ACTIVITY =
Which lines in the data below contain the word "allocated"? Copy each of them.

━━━━━━━━━━

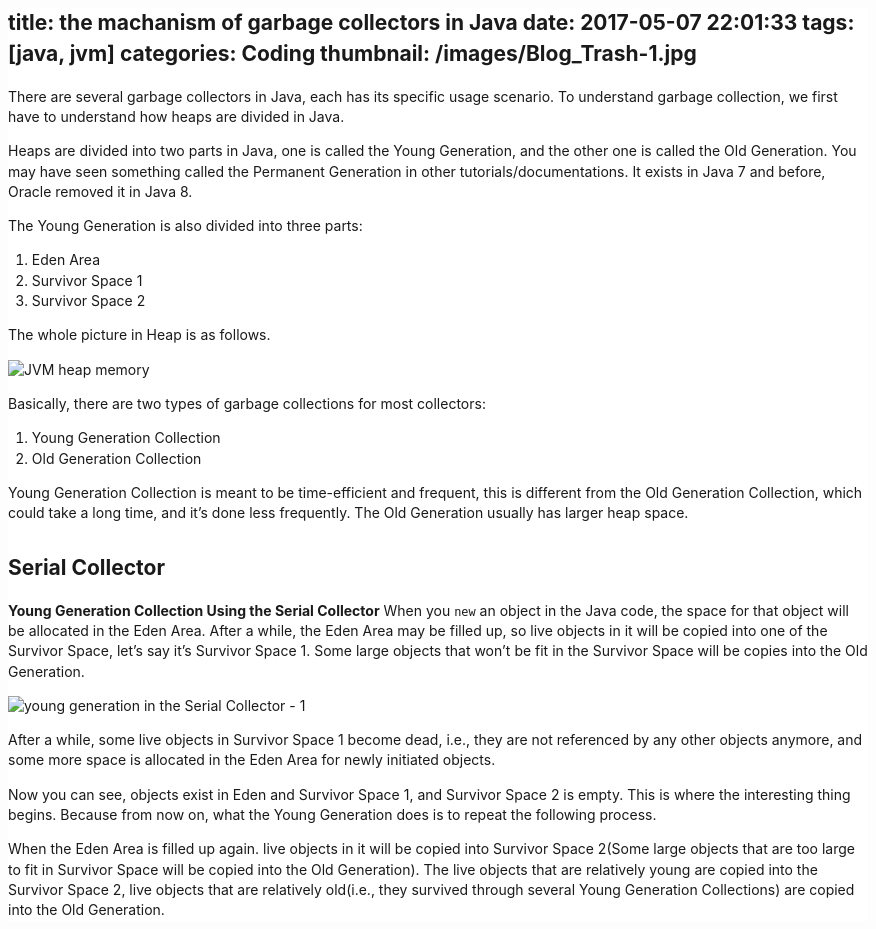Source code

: title: the machanism of garbage collectors in Java
date: 2017-05-07 22:01:33
tags: [java, jvm]
categories: Coding
thumbnail: /images/Blog_Trash-1.jpg
---

There are several garbage collectors in Java, each has its specific usage scenario. To understand garbage collection, we first have to understand how heaps are divided in Java.

Heaps are divided into two parts in Java, one is called the Young Generation, and the other one is called the Old Generation. You may have seen something called the Permanent Generation in other tutorials/documentations. It exists in Java 7 and before, Oracle removed it in Java 8.

The Young Generation is also divided into three parts:

1.  Eden Area
2.  Survivor Space 1
3.  Survivor Space 2

The whole picture in Heap is as follows.

![JVM heap memory](/images/The-Machanism-of-Garbage-Collectors-in-Java.png)

Basically, there are two types of garbage collections for most collectors:

1.  Young Generation Collection
2.  Old Generation Collection

Young Generation Collection is meant to be time-efficient and frequent, this is different from the Old Generation Collection, which could take a long time, and it’s done less frequently. The Old Generation usually has larger heap space.

## Serial Collector

**Young Generation Collection Using the Serial Collector**
    When you `new` an object in the Java code, the space for that object will be allocated in the Eden Area. After a while, the Eden Area may be filled up, so live objects in it will be copied into one of the Survivor Space, let’s say it’s Survivor Space 1\. Some large objects that won’t be fit in the Survivor Space will be copies into the Old Generation.

![young generation in the Serial Collector - 1](/images/The-Machanism-of-Garbage-Collectors-in-Java-1.png)

After a while, some live objects in Survivor Space 1 become dead, i.e., they are not referenced by any other objects anymore, and some more space is allocated in the Eden Area for newly initiated objects.

Now you can see, objects exist in Eden and Survivor Space 1, and Survivor Space 2 is empty. This is where the interesting thing begins. Because from now on, what the Young Generation does is to repeat the following process.

When the Eden Area is filled up again. live objects in it will be copied into Survivor Space 2(Some large objects that are too large to fit in Survivor Space will be copied into the Old Generation). The live objects that are relatively young are copied into the Survivor Space 2, live objects that are relatively old(i.e., they survived through several Young Generation Collections) are copied into the Old Generation.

━━━━━━━━━━

WRITTEN RESPONSE =
    When you `new` an object in the Java code, the space for that object will be allocated in the Eden Area. After a while, the Eden Area may be filled up, so live objects in it will be copied into one of the Survivor Space, let’s say it’s Survivor Space 1\. Some large objects that won’t be fit in the Survivor Space will be copies into the Old Generation.
After a while, some live objects in Survivor Space 1 become dead, i.e., they are not referenced by any other objects anymore, and some more space is allocated in the Eden Area for newly initiated objects.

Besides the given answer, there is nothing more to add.